The following example compares two approaches we have used to cite identical specs for two otherwise very different books: a museum catalogue (A), and a university's centennial history (B).

A

B

Extent: 256 printing 4/4

Pages: 256 printed in full color

Binding: 16 signatures, smyth sewn;
full Brillianta over 3mm board

Binding: high-quality hardcover;
full-cloth

The difference? The clients.

Because the museum's publications director recognizes the shorthand, she knows that extent refers to the number of pages and "4/4" indicates that every page will be printed on a four-color press. From smyth sewn, the Brillianta brand name, and the board's size, she will recognize immediately that we propose to bind the sewn signatures using high-quality cloth and board as materials.

The client for the anniversary publication, however, is the university's institutional advancement director, whose publications have never been more involved than 16-page brochures, and those are traditionally handled entirely by an outside PR consultant. The university executive knows his business inside and out, but throwing around terms like extent, 4/4, smyth-sewn, and Brillianta is practically an invitation for him to skip the specs altogether, and that would be the best-case scenario. A much worse outcome would be if the specialized terminology sewed seeds of distrust and cost us the commission as a result. Especially in 2012, does heavy-handed jargon favorably impress anyone who is not initiated into the mysteries of the bidder's specialization?

Of course, including a dense thicket of descriptive copy is just as likely to dissuade a potential client from proceeding farther. To avoid either eventuality, we developed a single-page sheet that acts as both glossary and 5¢ tour of printing procedures. (Nevertheless, we typically ask the potential client whether she wants to receive it, thus avoiding hurt feelings or embarrassment.)

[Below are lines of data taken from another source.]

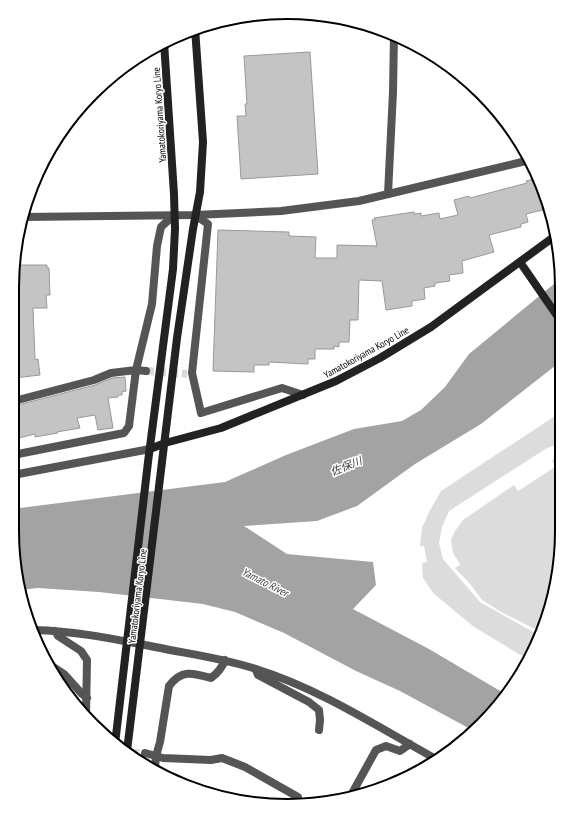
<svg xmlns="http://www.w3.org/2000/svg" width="574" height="818" font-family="'PT Sans Narrow','Noto Sans JP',sans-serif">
  <rect width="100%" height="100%" fill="#fff"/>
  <!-- green -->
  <path fill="#dcdcdc" d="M 561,412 L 561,443 L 547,448 L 449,511 L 442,527 L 439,543 L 443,559 L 480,602 L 540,636 L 534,652 L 529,660 L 474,627 L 433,593 L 423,578 L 422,563 L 427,562 L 424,546 L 420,546 L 422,528 L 429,512 L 441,491 Z
    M 561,456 L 561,549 L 553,602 L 541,632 L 501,612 L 482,600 L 471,585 L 455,568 L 460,565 L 460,564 L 453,553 L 451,540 L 455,531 L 463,520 L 514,485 L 518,491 L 555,467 L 552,460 Z"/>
  <!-- water -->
  <path fill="#a3a3a3" d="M 560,279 L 560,362 L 481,424 L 415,464 L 357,506 L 317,521 L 244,526 L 287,554 L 373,562 L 376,585 L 353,609 L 429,649 L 507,695 L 474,731 L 400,691 L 356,671 L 284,633 L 235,612 L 203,604 L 99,592 L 38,588 L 20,590 L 12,531 L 12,509 L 225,482 L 286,455 L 354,429 L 402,421 L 421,410 L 445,387 L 469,354 Z"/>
  <!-- building -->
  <path fill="#c4c4c4" stroke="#999" d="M 310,52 L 318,174 L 241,179 L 237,116 L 246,116 L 245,104 L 247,104 L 244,56 Z
    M 538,178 L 547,209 L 526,214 L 528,222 L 521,224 L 521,227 L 489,235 L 494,252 L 462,261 L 463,273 L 449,275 L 450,281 L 435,283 L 435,286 L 424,288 L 425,299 L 412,301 L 412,306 L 386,310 L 382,281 L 359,280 L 358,320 L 350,320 L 349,342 L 339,342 L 339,347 L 334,346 L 334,349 L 315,349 L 315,359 L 308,359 L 308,364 L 269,362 L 269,365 L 254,365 L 254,372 L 213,371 L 218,230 L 289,232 L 289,236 L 316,237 L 315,258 L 337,258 L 337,245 L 377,246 L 372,220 L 375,220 L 374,218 L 414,212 L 414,214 L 421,213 L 421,216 L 439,213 L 440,219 L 458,215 L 454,200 L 469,196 L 470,198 L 527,183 L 526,181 Z
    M 17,265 L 47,265 L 47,268 L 49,268 L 50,295 L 46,295 L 47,308 L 33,308 L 35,360 L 38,359 L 40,375 L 15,378 Z
    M 125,377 L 126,391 L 122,392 L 122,395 L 118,395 L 118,397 L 108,398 L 113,428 L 98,430 L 95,415 L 77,418 L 80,428 L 57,432 L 58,433 L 35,437 L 35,434 L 19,438 L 18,435 L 14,436 L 14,406 L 95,385 L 112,378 Z"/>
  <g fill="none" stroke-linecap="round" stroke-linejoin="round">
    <!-- minor-tunnel -->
    <path stroke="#d9d9d9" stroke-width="8" stroke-dasharray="8 4" stroke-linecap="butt" d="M 146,371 L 187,374"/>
    <!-- tertiary-tunnel -->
    <path stroke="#d9d9d9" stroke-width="8" stroke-dasharray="8 4" stroke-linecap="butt" d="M 131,753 L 145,753"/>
    <!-- minor -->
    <path stroke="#555" stroke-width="8" d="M 388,194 L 393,92 L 394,35
      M 195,215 L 208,224 L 192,373 L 201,413 L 282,388 L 303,395
      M 14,401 L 94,380 L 111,373 L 136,370 L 146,371
      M 13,455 L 124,433 L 129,426 L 136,370 L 152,304 L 157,246 L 161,227 L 174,215
      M 13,475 L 150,449
      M 49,664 L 64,674 L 82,694 L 87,698
      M 256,669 C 320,689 378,727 436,759
      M 256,670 L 258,675 L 309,702 L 319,710 L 320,720 L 319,730
      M 145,753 L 163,758 L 211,760 L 222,758 L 245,767 L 298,797 L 296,802
      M 155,768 L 156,756
      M 350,797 L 376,750 L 386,746 L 400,751 L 410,744"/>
    <!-- tertiary -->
    <path stroke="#555" stroke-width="8" d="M 23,217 L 195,215 L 281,211 L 359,201 L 530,160
      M 34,630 C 75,631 114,639 155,647 C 189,654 222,658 256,669
      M 55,631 L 58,636 L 81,651 L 87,660 L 86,716
      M 156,756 L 160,742 L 169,686 C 182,669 193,673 211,678 C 218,673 222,668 225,660"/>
    <!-- secondary -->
    <path stroke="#222" stroke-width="8" d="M 520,262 L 560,320
      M 150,449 L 165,443 L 221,428 L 336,381 L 380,358 L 431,327 L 555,236
      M 115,744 L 148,462 L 173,269 L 175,229 L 174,194 L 164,42
      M 127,751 L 177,338 L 193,229 L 200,192 L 203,142 L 195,28"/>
  </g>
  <g text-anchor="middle" stroke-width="3" stroke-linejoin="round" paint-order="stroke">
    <!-- street labels -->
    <g font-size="10" fill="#000" stroke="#fff">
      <text transform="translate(159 115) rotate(-94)" y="4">Yamatokoriyama Koryo Line</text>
      <text transform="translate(366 352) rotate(-29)" y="4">Yamatokoriyama Koryo Line</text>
      <text transform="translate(137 596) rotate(-83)" y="4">Yamatokoriyama Koryo Line</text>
    </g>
    <!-- water labels -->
    <g font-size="11" font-style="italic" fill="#444" stroke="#fff">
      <text transform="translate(346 466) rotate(-22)" y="4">佐保川</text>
      <text transform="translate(265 582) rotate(27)" y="4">Yamato River</text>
    </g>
  </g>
  <!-- crop -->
  <path d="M0 0H574V818H0ZM287 19H287A268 268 0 0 1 555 287V531A268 268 0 0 1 287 799H287A268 268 0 0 1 19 531V287A268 268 0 0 1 287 19Z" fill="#fff" fill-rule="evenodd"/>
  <path fill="none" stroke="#000" stroke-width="2" d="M287 19H287A268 268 0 0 1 555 287V531A268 268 0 0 1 287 799H287A268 268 0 0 1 19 531V287A268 268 0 0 1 287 19Z"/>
</svg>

Such a commitment to ease of proposal comprehension is crucial in the balancing act of describing the services we recommend to each specific client. I'm embarrassed to admit that we learned the hard way not to go overboard. In striving to demonstrate that we could do everything they needed, the least that resulted was misunderstanding once the job was commissioned, but in a couple of instances we lost opportunities to other book packagers because the clients perceived the proposal to be padded (or "larded," as one disgruntled development director termed it) with items the client deemed to be unnecessary. After all, if the team members considering the proposal don't know a dylux from a blueline, the fact that we intend to review them isn't apt to impress much at all.

Then, too, it's always possible to underdo it. Whereas a marketing director for an insurance company may be accustomed to parsing a fee breakdown by type of work, another decision maker—the business manager at a landscape architect, let's say—may simply want to make certain her budget will accommodate the total. To her, knowing how much of the fee goes toward editorial work may be as enlightening as the cost of a dozen Buxus sempervirens would be to the insurance exec.

Several years of honing our proposals taught us something that should have been clear from the start. To prepare a serviceable working document that is useful to our client as well as Vern Associates, we need to approach it exactly as we do any of the publications we produce: as a clearly stated, appropriately comprehensive offering carefully tailored to the people who will read it. This means taking time up front to discuss the project in detail with the prospective client's team, then writing the proposal specifically for its particular members, tailoring it to their specific interests, perceptions of the book they want produced, and what sort of learning curve they are willing to accommodate.

This is one instance where one size fits, well, one.